# 課題一覧
a: 限局性恐怖症の解説文を読み、次の問いにそれぞれ答えなさい。
(i) 恐怖感は、危険を予期し察知するという意味で、いわば何のような機能を果たしていると述べられているか。
(ii) DSM-Ⅴでは、過剰な恐怖感は何として定義されているか。
(iii) 第一部では、限局性恐怖症の種類をいくつにわけて伝えるとしているか。
b: 限局性恐怖症の解説文のうち、「恐怖という感情は、危険から自」から「法についてお伝えいたします。」までの部分を一字も変えずに繰り返して書きなさい。
c: 限局性恐怖症の解説文を、最後の文の後から書き継ぎなさい。

# 抜粋本文
↓
恐怖という感情は、危険から自分や大切な人の心身を守るために発動する重要な心の反応です。
危険を予期する、察知するという意味で恐怖感はいわばアラームのような機能を果たしています。
ですが、様々なきっかけでそのアラームが過敏に作動する状態になってしまうことがあります。
すると、客観的には危険ではないはずの事物や状況に対して強い恐怖を感じるようになり、日常の行動が制限されるなど支障になることもあります。
DSM-Ⅴという精神疾患に関する診断基準では、こうした過剰な恐怖感について限局性恐怖症という精神疾患の一つとして定義されています。
限局性恐怖症に対しては、薬物療法も有効ですが、心理療法・カウンセリングも重要な役割を果たします。
そこで限局性恐怖症について、三部にわけて解説したいと思います。
限局性恐怖症といっても様々な種類があります。
今回第一部では、限局性恐怖症の種類について5つにわけてお伝えしたいと思います。
次回第二部では限局性恐怖症の特徴と大まかな治療方法について、第三部では限局性恐怖症となってしまう要因と心理療法についてお伝えいたします。
↑
保存データ
↓
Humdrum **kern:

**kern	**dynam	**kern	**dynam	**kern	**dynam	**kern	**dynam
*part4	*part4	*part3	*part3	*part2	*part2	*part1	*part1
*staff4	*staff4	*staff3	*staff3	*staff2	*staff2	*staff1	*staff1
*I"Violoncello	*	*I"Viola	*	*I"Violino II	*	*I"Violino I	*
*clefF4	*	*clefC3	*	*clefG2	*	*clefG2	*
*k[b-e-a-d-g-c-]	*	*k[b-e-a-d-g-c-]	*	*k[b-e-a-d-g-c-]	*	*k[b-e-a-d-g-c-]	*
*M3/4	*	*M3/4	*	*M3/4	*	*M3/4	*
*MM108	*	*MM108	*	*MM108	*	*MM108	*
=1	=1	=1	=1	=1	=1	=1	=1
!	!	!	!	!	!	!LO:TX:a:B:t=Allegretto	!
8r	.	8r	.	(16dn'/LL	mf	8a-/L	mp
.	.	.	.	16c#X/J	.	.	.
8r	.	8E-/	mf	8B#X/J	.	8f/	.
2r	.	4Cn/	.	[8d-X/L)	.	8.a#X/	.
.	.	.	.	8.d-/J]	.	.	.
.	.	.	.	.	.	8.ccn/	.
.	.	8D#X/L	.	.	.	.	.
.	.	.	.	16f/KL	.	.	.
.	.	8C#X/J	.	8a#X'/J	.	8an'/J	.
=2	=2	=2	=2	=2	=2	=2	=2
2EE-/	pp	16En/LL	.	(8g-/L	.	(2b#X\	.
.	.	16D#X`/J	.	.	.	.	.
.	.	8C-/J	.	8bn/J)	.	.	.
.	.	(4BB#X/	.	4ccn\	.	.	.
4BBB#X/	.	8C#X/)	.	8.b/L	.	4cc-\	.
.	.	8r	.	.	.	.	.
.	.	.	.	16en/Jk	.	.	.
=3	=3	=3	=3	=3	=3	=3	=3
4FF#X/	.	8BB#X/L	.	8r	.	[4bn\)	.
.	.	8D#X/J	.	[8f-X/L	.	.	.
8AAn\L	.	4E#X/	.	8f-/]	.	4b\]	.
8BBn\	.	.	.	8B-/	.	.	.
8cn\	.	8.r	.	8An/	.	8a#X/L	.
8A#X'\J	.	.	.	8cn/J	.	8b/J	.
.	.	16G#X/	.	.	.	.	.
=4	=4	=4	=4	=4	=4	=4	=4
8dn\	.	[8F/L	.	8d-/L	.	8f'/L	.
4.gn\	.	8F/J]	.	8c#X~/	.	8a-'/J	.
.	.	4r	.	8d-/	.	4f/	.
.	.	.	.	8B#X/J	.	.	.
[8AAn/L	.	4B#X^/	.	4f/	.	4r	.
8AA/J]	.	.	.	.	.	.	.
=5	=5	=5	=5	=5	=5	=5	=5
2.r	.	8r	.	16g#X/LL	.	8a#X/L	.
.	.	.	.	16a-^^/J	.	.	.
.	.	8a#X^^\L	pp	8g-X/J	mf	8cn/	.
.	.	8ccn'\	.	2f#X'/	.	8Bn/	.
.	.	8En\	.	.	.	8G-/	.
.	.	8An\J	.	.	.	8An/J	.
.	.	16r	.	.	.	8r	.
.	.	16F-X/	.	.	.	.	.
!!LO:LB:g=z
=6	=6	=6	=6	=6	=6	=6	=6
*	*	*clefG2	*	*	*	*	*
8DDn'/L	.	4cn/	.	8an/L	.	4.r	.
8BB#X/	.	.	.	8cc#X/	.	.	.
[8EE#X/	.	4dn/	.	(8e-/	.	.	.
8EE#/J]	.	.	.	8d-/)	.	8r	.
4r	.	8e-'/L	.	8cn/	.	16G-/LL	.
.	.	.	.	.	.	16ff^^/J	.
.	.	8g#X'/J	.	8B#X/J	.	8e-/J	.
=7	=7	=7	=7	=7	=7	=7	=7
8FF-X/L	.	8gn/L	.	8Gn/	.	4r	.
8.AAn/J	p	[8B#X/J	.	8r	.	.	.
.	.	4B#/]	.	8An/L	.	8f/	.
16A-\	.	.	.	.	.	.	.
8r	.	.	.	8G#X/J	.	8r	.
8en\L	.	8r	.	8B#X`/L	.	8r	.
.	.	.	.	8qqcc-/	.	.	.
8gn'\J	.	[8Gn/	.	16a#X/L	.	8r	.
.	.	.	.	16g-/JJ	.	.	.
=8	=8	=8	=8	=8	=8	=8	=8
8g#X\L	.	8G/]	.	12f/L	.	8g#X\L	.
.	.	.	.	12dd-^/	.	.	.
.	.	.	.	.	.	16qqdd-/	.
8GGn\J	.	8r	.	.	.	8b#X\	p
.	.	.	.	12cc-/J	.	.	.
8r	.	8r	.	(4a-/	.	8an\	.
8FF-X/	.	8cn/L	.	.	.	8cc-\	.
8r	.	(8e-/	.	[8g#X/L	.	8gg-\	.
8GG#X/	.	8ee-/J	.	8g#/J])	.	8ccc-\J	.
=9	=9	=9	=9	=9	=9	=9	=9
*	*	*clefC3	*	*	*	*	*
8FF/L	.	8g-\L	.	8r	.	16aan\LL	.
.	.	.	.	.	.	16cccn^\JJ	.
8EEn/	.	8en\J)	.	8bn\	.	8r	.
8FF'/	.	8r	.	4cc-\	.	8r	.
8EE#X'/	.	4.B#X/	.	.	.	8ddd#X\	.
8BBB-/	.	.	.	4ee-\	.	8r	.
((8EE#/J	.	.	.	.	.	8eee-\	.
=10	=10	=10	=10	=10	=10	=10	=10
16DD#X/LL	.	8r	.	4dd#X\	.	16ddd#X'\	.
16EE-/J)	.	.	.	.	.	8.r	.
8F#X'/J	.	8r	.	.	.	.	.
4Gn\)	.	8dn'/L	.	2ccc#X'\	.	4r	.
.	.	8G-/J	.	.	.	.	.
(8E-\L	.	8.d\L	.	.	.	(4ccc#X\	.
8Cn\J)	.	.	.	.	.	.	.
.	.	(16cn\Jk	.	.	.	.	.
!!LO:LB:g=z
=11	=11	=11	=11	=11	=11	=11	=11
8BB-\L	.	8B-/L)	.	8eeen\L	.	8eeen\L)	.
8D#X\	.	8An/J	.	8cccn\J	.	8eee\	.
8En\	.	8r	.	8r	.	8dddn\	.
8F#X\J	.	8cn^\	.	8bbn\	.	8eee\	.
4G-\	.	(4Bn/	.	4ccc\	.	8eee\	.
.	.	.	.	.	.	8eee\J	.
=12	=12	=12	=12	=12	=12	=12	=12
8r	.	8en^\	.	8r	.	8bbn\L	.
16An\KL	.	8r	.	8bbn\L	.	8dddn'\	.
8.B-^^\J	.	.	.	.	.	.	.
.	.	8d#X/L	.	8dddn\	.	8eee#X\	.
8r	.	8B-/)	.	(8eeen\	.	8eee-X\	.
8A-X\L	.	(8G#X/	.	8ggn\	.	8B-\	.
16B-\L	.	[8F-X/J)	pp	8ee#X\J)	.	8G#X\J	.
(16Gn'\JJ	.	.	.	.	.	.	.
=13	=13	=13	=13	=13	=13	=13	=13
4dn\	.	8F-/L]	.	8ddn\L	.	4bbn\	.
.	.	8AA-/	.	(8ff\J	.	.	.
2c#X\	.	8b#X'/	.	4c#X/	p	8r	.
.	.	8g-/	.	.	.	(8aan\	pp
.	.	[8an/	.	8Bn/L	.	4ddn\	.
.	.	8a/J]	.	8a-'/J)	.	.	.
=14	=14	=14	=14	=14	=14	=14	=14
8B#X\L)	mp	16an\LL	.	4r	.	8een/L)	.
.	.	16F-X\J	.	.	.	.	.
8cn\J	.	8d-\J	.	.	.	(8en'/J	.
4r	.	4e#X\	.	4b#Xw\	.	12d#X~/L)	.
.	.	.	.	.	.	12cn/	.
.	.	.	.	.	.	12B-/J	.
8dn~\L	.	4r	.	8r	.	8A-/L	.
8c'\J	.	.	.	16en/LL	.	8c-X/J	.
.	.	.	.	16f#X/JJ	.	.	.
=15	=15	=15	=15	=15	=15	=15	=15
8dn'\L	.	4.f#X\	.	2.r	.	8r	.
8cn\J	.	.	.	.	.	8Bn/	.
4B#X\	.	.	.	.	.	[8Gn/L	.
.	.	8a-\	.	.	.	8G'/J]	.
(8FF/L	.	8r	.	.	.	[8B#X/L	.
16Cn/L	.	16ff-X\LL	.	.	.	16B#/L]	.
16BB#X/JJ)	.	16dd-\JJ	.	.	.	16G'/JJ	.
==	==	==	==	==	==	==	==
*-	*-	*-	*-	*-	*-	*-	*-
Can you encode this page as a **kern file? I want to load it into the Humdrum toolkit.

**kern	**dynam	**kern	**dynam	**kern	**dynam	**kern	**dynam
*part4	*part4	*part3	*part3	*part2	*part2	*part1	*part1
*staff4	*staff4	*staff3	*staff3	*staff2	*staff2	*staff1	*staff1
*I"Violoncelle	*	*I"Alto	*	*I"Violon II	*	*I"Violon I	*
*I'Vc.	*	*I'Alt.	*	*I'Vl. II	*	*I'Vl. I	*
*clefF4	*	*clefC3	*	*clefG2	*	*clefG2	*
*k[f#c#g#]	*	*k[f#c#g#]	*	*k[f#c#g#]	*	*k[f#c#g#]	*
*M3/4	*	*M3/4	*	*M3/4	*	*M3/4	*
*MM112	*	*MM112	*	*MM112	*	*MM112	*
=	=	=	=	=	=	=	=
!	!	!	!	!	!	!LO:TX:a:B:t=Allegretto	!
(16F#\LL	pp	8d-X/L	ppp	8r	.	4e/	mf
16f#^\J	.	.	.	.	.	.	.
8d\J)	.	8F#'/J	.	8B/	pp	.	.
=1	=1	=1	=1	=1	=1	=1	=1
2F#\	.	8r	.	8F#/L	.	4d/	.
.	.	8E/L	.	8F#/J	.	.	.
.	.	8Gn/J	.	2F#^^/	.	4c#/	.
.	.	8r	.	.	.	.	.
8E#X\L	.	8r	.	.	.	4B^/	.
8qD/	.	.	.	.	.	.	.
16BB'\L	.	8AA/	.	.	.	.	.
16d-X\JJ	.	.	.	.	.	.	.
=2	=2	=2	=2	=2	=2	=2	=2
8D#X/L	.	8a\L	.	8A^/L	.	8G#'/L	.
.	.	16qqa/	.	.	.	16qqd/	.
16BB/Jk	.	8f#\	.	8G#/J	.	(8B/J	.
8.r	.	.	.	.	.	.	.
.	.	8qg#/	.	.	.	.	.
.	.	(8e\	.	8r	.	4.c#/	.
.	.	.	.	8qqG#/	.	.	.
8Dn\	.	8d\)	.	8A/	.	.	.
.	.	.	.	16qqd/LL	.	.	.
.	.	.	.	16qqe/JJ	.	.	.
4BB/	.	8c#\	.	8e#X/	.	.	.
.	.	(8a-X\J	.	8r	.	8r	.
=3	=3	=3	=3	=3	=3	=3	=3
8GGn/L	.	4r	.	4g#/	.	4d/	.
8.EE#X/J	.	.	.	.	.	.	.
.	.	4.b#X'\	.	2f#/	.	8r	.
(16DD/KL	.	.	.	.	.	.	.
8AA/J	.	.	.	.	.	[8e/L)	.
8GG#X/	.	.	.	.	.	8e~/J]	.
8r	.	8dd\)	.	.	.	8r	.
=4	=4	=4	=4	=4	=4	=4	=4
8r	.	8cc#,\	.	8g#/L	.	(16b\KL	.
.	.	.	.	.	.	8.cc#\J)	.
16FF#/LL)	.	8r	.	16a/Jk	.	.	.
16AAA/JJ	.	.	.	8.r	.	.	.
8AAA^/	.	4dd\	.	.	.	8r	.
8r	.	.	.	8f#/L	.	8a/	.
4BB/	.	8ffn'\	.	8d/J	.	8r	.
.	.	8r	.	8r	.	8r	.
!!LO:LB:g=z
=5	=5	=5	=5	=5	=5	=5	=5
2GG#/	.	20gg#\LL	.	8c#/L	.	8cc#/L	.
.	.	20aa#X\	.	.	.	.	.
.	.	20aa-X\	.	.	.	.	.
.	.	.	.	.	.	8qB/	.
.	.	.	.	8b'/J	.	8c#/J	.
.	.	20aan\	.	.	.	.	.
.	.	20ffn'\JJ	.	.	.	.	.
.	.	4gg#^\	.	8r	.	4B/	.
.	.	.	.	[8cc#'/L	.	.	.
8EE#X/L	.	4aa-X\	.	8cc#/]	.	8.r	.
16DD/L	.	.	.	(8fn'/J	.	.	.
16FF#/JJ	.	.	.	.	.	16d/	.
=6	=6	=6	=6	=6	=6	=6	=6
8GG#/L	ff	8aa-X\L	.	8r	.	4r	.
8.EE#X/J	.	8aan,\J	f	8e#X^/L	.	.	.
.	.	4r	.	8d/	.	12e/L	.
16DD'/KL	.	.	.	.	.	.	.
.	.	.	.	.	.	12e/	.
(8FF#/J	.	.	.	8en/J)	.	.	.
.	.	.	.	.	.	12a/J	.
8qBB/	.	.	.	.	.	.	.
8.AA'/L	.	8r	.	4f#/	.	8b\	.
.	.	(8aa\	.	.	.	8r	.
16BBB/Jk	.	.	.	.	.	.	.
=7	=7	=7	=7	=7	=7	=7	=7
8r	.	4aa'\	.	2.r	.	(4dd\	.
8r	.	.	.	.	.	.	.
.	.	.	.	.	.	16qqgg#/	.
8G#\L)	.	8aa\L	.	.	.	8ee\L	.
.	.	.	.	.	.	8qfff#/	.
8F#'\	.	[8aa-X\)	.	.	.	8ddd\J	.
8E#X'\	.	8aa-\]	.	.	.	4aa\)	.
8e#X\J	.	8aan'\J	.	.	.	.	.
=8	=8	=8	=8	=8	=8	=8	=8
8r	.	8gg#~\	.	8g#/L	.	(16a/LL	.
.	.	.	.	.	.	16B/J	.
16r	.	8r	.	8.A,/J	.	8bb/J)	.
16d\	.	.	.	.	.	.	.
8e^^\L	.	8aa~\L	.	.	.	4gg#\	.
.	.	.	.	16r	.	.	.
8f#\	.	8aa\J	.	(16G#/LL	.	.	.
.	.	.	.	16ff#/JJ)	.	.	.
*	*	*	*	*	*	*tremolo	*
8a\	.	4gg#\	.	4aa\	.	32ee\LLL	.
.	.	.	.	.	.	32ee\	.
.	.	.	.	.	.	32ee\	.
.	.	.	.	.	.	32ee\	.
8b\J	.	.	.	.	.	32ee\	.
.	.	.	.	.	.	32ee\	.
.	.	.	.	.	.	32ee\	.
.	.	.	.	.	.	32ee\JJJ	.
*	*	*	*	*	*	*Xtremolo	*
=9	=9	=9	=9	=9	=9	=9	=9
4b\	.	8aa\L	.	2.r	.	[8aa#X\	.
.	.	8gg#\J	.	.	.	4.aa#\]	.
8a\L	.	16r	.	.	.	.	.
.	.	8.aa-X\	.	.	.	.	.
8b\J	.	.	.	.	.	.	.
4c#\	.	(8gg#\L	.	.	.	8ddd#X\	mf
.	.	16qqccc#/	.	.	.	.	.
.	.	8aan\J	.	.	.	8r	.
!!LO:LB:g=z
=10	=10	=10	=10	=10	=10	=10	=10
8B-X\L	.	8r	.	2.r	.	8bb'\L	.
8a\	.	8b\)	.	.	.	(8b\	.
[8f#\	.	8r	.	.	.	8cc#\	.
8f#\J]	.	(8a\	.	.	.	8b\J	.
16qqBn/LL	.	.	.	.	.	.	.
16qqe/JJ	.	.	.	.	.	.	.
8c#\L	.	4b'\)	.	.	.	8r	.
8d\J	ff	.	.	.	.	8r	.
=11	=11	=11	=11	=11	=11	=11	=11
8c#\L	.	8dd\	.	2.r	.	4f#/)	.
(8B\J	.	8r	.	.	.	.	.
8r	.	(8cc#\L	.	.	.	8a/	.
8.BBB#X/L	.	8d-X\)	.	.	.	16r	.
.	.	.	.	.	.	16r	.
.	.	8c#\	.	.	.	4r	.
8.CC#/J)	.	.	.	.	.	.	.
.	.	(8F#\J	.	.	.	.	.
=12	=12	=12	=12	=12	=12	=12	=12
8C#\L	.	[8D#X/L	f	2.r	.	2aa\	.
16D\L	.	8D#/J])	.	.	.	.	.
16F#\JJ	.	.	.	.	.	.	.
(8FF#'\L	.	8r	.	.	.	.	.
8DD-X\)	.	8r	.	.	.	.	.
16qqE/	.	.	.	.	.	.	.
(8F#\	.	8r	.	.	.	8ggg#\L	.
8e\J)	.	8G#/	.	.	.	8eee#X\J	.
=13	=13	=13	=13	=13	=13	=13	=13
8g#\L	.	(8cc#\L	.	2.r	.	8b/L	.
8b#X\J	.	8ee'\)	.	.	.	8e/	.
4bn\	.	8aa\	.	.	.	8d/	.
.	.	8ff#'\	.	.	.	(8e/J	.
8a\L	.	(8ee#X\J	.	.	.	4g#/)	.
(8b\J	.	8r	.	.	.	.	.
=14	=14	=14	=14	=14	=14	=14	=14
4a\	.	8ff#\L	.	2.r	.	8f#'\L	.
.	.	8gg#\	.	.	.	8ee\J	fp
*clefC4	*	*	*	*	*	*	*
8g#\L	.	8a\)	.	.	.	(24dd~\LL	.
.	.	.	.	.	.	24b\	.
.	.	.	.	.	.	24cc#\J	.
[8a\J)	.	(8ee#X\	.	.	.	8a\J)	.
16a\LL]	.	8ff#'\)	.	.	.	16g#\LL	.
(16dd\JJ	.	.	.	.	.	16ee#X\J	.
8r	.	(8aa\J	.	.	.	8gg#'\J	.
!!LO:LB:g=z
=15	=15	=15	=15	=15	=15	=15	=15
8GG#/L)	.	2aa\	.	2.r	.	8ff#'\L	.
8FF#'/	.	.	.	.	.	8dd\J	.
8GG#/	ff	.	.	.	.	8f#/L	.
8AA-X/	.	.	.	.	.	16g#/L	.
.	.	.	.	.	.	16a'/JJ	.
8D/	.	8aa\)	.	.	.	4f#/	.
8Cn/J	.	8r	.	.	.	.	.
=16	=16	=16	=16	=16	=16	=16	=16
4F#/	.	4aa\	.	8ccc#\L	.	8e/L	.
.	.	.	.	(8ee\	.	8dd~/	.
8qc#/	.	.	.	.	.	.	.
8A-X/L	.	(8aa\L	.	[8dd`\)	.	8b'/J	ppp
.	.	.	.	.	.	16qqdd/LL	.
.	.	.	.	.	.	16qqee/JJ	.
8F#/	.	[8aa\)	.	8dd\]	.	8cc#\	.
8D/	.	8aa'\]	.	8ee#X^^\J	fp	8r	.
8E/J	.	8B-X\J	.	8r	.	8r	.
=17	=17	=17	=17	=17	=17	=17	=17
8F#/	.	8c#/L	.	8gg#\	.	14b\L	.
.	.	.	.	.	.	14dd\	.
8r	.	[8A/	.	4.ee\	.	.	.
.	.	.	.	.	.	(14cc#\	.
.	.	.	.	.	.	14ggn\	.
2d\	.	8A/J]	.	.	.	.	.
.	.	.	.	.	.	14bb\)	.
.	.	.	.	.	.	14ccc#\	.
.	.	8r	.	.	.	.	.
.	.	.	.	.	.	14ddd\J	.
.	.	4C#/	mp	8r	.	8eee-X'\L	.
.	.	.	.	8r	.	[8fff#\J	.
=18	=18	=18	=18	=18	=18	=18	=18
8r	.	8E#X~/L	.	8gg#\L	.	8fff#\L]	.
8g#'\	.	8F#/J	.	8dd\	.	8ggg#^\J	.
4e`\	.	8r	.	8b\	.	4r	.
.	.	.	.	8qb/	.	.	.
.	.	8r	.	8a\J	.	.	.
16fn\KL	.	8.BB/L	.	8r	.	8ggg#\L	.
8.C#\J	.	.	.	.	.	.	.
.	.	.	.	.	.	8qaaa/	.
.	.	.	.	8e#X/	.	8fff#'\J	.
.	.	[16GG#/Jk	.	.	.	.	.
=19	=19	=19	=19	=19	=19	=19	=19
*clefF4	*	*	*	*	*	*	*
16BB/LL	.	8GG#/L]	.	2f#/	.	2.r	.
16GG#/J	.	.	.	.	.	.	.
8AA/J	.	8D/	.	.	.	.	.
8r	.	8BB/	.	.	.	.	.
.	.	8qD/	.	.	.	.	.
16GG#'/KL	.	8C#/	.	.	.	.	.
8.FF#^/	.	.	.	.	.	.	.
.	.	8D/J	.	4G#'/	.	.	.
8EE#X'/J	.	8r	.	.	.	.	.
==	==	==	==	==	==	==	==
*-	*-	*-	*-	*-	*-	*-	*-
↑
# 番号別の回答
a:
(i) アラーム
(ii) 限局性恐怖症という精神疾患の一つ
(iii) 5つ

b:
恐怖という感情は、危険から自分や大切な人の心身を守るために発動する重要な心の反応です。
危険を予期する、察知するという意味で恐怖感はいわばアラームのような機能を果たしています。
ですが、様々なきっかけでそのアラームが過敏に作動する状態になってしまうことがあります。
すると、客観的には危険ではないはずの事物や状況に対して強い恐怖を感じるようになり、日常の行動が制限されるなど支障になることもあります。
DSM-Ⅴという精神疾患に関する診断基準では、こうした過剰な恐怖感について限局性恐怖症という精神疾患の一つとして定義されています。
限局性恐怖症に対しては、薬物療法も有効ですが、心理療法・カウンセリングも重要な役割を果たします。
そこで限局性恐怖症について、三部にわけて解説したいと思います。
限局性恐怖症といっても様々な種類があります。
今回第一部では、限局性恐怖症の種類について5つにわけてお伝えしたいと思います。
次回第二部では限局性恐怖症の特徴と大まかな治療方法について、第三部では限局性恐怖症となってしまう要因と心理療法についてお伝えいたします。

c:
1.生物に対する恐怖感
身近なところで多い例は、ゴキブリや毛虫、芋虫、ムカデ、蜘蛛などに対して強い恐怖感を感じるタイプです。
もちろん、これらの虫に対しては苦手な人の方が多いでしょう。
ですが、その恐怖心が過剰にあると、例えば「道端にいたらどうしよう」と考えて安心して道を歩けなかったり、「家にいたらどうしよう」という気持ちが常にあって気が休まらないという場合は生活に支障が出てしまいます。
虫だけではなく、犬や猫、鳩やスズメに対する過剰な恐怖心を持ってしまう場合もあります。
こうした動物は市街地でもよく目にするため、見かける度に恐怖感が湧き、恐怖感だけではなく過呼吸や動悸などの反応に悩まれる例も多いです。
2.状況に対する恐怖感
2-1.高所や閉所に対する恐怖感
ビルの高い階に行けない、エレベーターに乗れない、飛行機や新幹線に乗れない、という例です。また、人ごみや橋の上がたまらなく怖いという例もあります。
無理をしてそうした場面に行くと、過呼吸や動悸、過剰な発汗とともに、苦しい感情が生じてしまいます。
苦しい状態になってもすぐにその場から離れられることがわかっていればかろうじて行けても、すぐに離れられない場面には怖くて行けないというお話をよくうかがいます。
2-2.対人場面での恐怖感
例えば、人前で発表や報告が必要な場面に対して恐怖感が強く出てしまうことや、そうした場面ではなくても集団場面に入ると、悪く思われているではないかという考えによって恐怖感が生じる例です。
恐怖感が生じると、言葉が詰まってうまく説明できなかったり、人との関わりが苦痛になってしまったりします。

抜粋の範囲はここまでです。